SOURCE TEXT:
Large array programming in PIC

Question

I would like to play musical notes using a PIC microcontroller 16F887. I want to store the frequency of 109 musical notes in an array of type float, then call the needed frequency to play.

The problem is that when I have created the array as follows using mikroC, the compiler says: not enough RAM:

float notes_freq[109] = 
{
16.35,17.32,18.35,19.45,20.60,21.83,23.12,24.50,25.96,27.50,29.14,30.87,32.70,34.65,36.71,38.89,                  
41.20,43.65,46.25,49.00,51.91,55.00,58.27,61.74,65.41,69.30,73.42,77.78,82.41,87.31,92.50,98.00,                  
103.83,110.00,116.54,123.47,130.81,138.59,146.83,155.56,164.81,174.61,185.00,196.00,207.65,220.00,                  
233.08,246.94,261.63,277.18,293.66,311.13,329.63,349.23,369.99,392.00,415.30,440.00,466.16,493.88,                   
523.25,554.37,587.33,622.25,659.25,698.46,739.99,783.99,830.61,880.00,932.33,987.77,1046.50,1108.73,                 
1174.66,1244.51,1318.51,1396.91,1479.98,1567.98,1661.22,1760.00,1864.66,1975.53,2093.00,2217.46,2349.32,            
2489.02,2637.02,2793.83,2959.96,3135.96,3322.44,3520.00,3729.31,3951.07,4186.01,4434.92,4698.63,4978.03,5274.04,5587.65,5919.91,6271.93,6644.8
8,7040.00,7458.62,7902.13
};

I understand that the PIC RAM is full. How can I overcome this issue? Can I store the array in EEPROM? If so, how can I do it at compile time?

REQUIREMENT:
Transcribe the section of the PIC array question between "I would like" and "frequency to play.", inclusive.

DATA TO EXAMINE:
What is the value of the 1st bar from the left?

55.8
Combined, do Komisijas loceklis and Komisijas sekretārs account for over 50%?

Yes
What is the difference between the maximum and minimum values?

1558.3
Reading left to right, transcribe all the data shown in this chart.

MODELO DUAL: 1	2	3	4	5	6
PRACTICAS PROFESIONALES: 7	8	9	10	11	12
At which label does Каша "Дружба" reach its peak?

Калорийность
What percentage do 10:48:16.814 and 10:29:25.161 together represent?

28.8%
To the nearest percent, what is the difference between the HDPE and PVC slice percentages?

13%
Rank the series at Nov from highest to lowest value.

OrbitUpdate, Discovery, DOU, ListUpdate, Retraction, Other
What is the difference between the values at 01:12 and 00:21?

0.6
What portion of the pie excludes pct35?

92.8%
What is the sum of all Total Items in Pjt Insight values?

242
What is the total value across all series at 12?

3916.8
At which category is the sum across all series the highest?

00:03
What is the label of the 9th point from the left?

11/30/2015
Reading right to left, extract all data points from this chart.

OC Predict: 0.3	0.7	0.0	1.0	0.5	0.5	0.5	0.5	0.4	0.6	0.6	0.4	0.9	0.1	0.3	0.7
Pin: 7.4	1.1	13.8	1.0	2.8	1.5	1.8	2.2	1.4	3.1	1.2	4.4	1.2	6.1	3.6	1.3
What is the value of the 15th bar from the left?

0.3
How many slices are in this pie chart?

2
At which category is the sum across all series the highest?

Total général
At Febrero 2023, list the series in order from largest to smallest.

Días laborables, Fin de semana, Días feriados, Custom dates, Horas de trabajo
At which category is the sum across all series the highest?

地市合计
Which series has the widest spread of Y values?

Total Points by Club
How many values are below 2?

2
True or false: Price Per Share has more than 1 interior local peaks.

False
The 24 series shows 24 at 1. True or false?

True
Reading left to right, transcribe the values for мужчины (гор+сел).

SOLUTION TO THIS PROBLEM:
I would like to play musical notes using a PIC microcontroller 16F887. I want to store the frequency of 109 musical notes in an array of type float, then call the needed frequency to play.